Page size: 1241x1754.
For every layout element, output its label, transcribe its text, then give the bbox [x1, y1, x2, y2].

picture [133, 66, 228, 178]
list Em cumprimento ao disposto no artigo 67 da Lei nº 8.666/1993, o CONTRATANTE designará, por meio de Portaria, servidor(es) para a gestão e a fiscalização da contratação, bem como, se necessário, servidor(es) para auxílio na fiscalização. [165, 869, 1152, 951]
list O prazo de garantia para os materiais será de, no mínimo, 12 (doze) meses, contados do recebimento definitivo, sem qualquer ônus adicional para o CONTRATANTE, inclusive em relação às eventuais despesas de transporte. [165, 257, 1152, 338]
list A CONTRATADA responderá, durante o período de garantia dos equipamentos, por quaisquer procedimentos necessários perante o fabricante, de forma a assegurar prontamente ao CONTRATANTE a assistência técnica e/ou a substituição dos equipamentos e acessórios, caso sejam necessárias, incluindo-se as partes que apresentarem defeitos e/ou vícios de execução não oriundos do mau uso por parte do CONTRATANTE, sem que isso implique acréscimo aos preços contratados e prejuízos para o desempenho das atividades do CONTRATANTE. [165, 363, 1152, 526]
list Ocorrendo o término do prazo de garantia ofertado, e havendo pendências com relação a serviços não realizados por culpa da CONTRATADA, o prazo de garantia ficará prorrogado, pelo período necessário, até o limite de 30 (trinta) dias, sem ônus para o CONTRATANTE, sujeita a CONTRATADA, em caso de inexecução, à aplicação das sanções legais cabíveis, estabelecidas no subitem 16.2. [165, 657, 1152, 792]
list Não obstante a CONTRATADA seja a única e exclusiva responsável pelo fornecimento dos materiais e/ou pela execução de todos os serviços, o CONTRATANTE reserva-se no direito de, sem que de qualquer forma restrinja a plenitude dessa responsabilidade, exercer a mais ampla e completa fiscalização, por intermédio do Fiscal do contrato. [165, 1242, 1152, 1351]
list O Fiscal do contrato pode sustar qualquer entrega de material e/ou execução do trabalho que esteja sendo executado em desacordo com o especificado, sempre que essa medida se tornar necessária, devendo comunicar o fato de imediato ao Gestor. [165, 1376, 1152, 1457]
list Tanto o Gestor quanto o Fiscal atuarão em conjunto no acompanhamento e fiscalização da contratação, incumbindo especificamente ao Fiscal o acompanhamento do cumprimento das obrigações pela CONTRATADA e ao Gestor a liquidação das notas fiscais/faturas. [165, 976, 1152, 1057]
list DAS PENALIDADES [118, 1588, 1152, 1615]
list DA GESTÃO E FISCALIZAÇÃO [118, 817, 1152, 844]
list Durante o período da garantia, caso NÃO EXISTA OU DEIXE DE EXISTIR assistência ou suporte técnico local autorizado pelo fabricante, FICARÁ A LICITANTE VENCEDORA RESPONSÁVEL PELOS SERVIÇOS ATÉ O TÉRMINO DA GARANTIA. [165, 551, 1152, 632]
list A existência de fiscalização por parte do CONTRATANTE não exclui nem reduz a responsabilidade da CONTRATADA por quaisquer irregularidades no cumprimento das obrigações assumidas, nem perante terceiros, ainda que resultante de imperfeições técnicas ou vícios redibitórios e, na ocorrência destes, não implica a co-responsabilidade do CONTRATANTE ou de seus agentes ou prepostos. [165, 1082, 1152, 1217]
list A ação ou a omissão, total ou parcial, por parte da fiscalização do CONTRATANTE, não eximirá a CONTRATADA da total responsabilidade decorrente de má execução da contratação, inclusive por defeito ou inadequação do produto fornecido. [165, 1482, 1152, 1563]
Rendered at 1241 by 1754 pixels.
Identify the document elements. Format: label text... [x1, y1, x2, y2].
━━━━
* **Exercise details**:
Rewrite the rows from the line with "picture [133, 66, 228, 178]" to the line with "list O Fiscal", changing "CONTRATADA" to "FORNECEDORA" and leaving everything else as it is.

* **Problem solution**:
picture [133, 66, 228, 178]
list Em cumprimento ao disposto no artigo 67 da Lei nº 8.666/1993, o CONTRATANTE designará, por meio de Portaria, servidor(es) para a gestão e a fiscalização da contratação, bem como, se necessário, servidor(es) para auxílio na fiscalização. [165, 869, 1152, 951]
list O prazo de garantia para os materiais será de, no mínimo, 12 (doze) meses, contados do recebimento definitivo, sem qualquer ônus adicional para o CONTRATANTE, inclusive em relação às eventuais despesas de transporte. [165, 257, 1152, 338]
list A FORNECEDORA responderá, durante o período de garantia dos equipamentos, por quaisquer procedimentos necessários perante o fabricante, de forma a assegurar prontamente ao CONTRATANTE a assistência técnica e/ou a substituição dos equipamentos e acessórios, caso sejam necessárias, incluindo-se as partes que apresentarem defeitos e/ou vícios de execução não oriundos do mau uso por parte do CONTRATANTE, sem que isso implique acréscimo aos preços contratados e prejuízos para o desempenho das atividades do CONTRATANTE. [165, 363, 1152, 526]
list Ocorrendo o término do prazo de garantia ofertado, e havendo pendências com relação a serviços não realizados por culpa da FORNECEDORA, o prazo de garantia ficará prorrogado, pelo período necessário, até o limite de 30 (trinta) dias, sem ônus para o CONTRATANTE, sujeita a FORNECEDORA, em caso de inexecução, à aplicação das sanções legais cabíveis, estabelecidas no subitem 16.2. [165, 657, 1152, 792]
list Não obstante a FORNECEDORA seja a única e exclusiva responsável pelo fornecimento dos materiais e/ou pela execução de todos os serviços, o CONTRATANTE reserva-se no direito de, sem que de qualquer forma restrinja a plenitude dessa responsabilidade, exercer a mais ampla e completa fiscalização, por intermédio do Fiscal do contrato. [165, 1242, 1152, 1351]
list O Fiscal do contrato pode sustar qualquer entrega de material e/ou execução do trabalho que esteja sendo executado em desacordo com o especificado, sempre que essa medida se tornar necessária, devendo comunicar o fato de imediato ao Gestor. [165, 1376, 1152, 1457]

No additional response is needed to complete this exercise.